Calipari report under fire

10/01/2019 Posted by admin

Details of the joint US-Italian probe into last month’s shooting of Nicola Calipari were leaked by a US army official earlier this week.

American investigators were said to have concluded the US soldiers involved in the incident had been properly carrying out their duties and were not culpable.

The unnamed official said the investigation had concluded two weeks ago, but had not been released because of differences between Italian and US authorities over two aspects of the case.

There was apparently disagreement concerning the speed the vehicle carrying Mr Calipari and rescued Italian hostage, Giuliana Sgrena, had been traveling on March 4.

Ms Sgrena, who was also wounded in the shooting, has disputed US military claims the car had been speeding and failed to respond to signals to halt.

US authorities have also reportedly argued only one soldier shot at the vehicle, while Italian intelligence officers have suggested at least two soldiers firing automatic weapons were involved, according to the Il Messaggero newspaper.

Prime Minister Silvio Berlusconi said discussions were continuing with the White House to iron out differences which he said were coming from the Pentagon.

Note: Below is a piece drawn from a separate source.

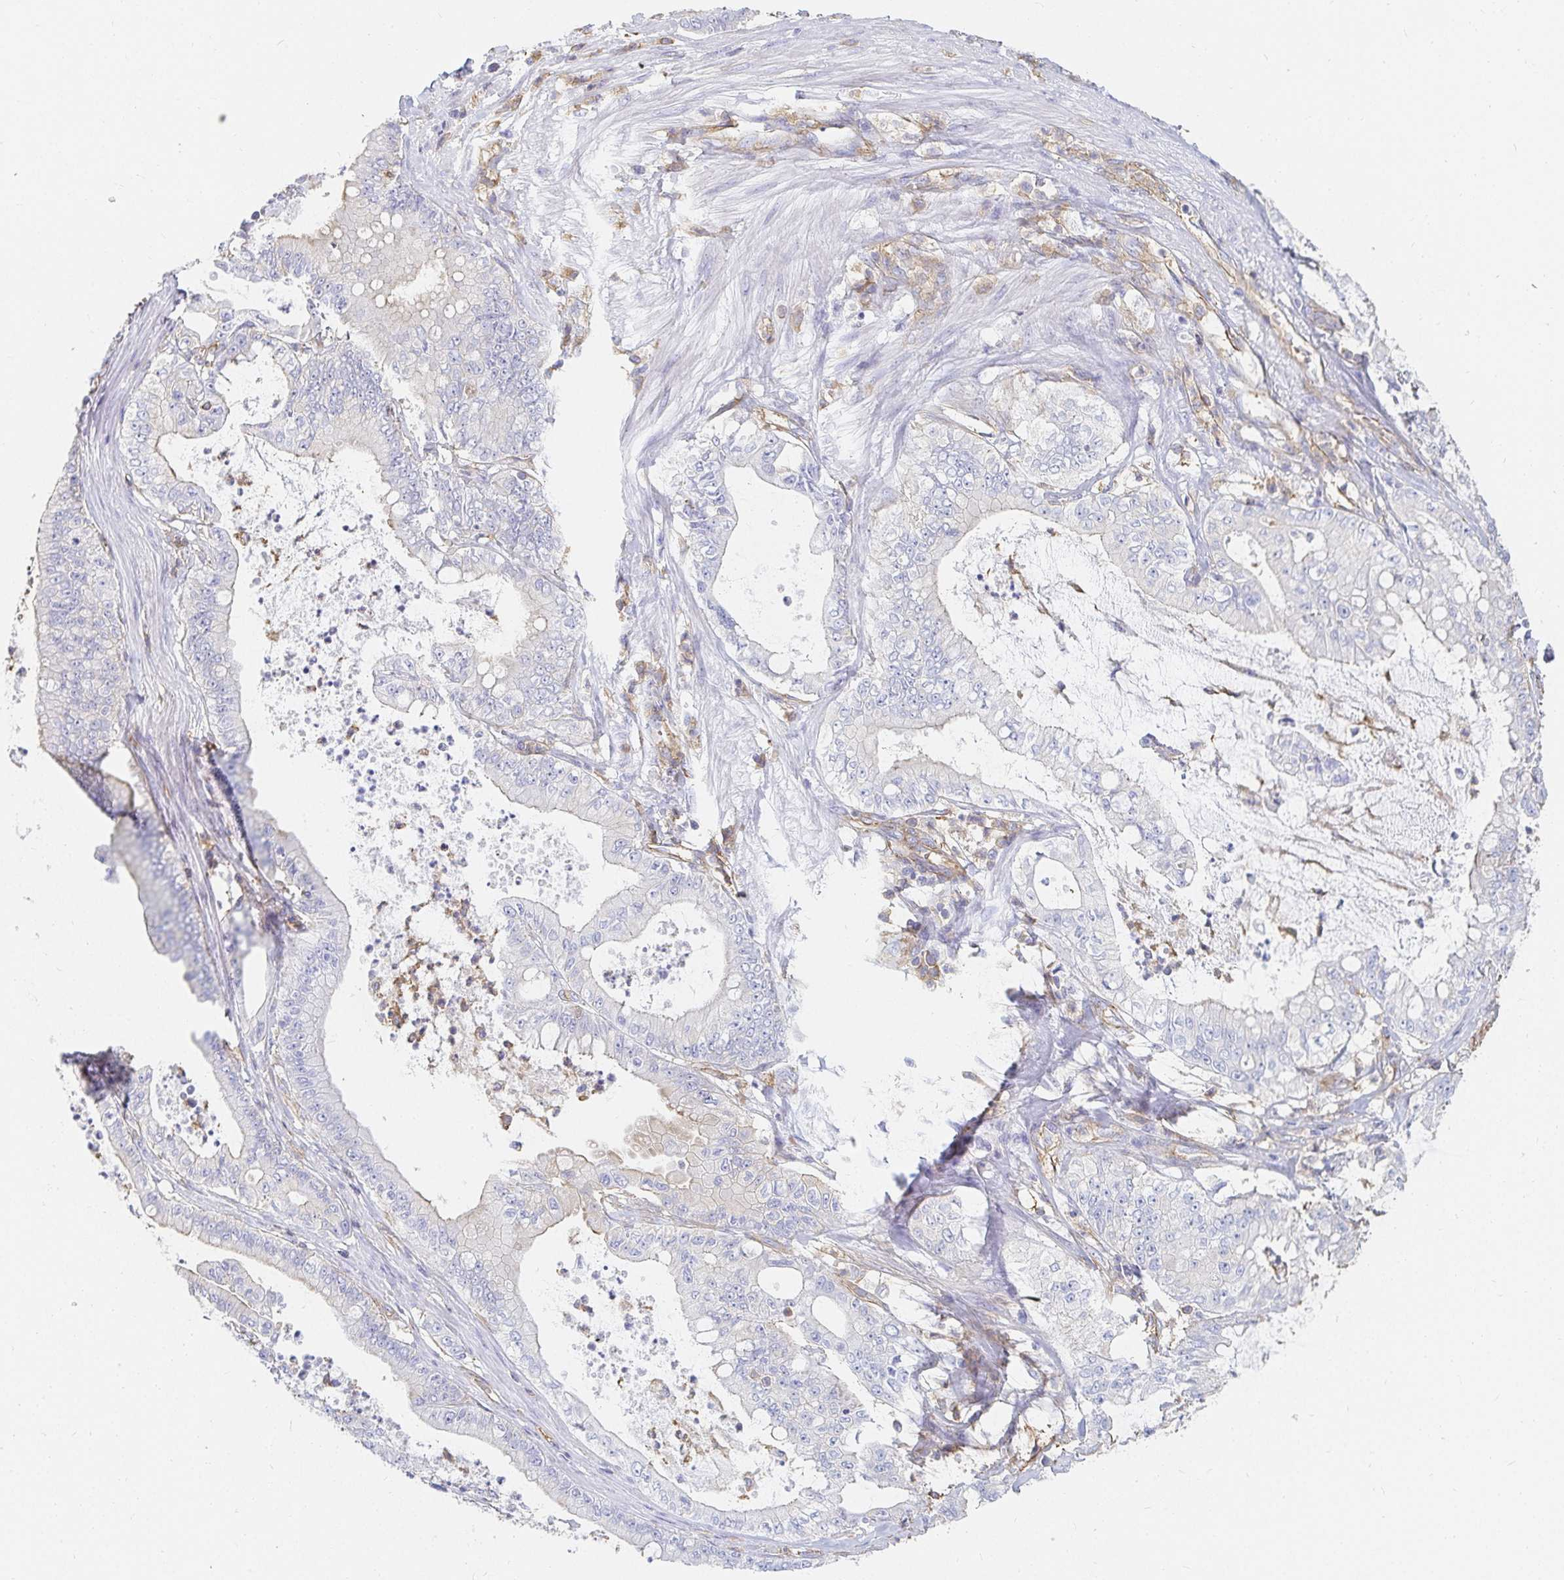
{"staining": {"intensity": "negative", "quantity": "none", "location": "none"}, "tissue": "pancreatic cancer", "cell_type": "Tumor cells", "image_type": "cancer", "snomed": [{"axis": "morphology", "description": "Adenocarcinoma, NOS"}, {"axis": "topography", "description": "Pancreas"}], "caption": "This is an IHC image of human adenocarcinoma (pancreatic). There is no staining in tumor cells.", "gene": "TSPAN19", "patient": {"sex": "male", "age": 71}}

“We understand the difficulties of our counterpart, because the Pentagon has certain positions and the US administration would want these positions to be more flexible,” Mr Berlusconi said.

The friction has reignited debate about Italy’s support of the US-led war in Iraq and the deployment of 3,300 Italian troops to help the Iraqi reconstruction effort.

Both moves were hugely unpopular.

Senator and former President, Francesco Cossiga, told the ANSA news agency if the joint inquiry “doesn’t reach a recognition of guilt of the American troops, extraditing them to Italy or taking on the commitment to put them before American military justice, in my view, this would require” withdrawal.

Italian ballistics experts will spend the next few days examining the Toyota Corolla car for clues as to the speed it was travelling at and the number of soldiers that fired the nine bullets into it.